What you have to do: Note each line in the data holding the string "Area" and report it.

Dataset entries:
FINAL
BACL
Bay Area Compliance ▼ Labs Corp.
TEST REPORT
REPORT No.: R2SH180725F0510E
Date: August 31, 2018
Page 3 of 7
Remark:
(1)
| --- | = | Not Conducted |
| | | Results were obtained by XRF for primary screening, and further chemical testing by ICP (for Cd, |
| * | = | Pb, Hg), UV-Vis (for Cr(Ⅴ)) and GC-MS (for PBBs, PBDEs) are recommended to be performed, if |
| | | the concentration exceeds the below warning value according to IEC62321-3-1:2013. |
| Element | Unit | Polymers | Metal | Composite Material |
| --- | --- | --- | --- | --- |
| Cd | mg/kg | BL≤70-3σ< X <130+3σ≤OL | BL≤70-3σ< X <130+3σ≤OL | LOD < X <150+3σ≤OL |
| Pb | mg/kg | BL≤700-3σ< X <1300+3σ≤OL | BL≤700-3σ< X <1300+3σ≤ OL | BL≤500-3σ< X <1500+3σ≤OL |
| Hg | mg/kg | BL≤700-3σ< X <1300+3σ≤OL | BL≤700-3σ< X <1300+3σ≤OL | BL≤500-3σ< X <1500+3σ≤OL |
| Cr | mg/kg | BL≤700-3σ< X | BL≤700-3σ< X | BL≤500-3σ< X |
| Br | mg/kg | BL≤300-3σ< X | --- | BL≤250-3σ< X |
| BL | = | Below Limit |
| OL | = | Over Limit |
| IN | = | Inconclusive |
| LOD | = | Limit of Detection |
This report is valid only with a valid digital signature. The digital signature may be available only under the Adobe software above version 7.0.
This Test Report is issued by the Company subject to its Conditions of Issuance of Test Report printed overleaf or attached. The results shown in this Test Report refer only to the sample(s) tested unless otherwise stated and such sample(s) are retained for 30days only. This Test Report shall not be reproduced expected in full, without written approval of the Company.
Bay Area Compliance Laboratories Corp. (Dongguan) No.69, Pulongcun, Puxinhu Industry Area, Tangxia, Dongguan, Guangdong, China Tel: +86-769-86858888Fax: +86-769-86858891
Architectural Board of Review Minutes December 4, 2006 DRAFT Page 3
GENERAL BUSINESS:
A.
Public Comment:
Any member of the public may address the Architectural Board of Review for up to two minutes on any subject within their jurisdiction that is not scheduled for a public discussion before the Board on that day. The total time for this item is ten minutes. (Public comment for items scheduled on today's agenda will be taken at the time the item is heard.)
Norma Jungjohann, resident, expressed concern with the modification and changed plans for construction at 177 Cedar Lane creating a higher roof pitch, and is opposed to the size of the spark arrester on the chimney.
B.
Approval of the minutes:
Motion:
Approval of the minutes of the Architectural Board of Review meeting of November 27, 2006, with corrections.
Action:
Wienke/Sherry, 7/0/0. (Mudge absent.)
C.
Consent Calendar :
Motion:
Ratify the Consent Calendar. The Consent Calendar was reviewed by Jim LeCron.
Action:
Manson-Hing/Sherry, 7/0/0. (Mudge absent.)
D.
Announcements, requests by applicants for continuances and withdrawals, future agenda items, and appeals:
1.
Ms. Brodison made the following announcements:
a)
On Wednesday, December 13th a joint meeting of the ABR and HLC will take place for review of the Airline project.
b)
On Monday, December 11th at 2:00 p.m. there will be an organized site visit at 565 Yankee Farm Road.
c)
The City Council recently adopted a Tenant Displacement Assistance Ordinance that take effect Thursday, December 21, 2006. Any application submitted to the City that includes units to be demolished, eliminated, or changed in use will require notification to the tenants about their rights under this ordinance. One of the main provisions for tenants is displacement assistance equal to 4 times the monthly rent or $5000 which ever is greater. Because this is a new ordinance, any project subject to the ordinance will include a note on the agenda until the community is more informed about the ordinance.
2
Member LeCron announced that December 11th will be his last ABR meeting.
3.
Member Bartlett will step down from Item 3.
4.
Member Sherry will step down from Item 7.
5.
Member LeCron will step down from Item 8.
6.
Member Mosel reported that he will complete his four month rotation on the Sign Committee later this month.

Result:
Bay Area Compliance ▼ Labs Corp.
Bay Area Compliance Laboratories Corp. (Dongguan) No.69, Pulongcun, Puxinhu Industry Area, Tangxia, Dongguan, Guangdong, China Tel: +86-769-86858888Fax: +86-769-86858891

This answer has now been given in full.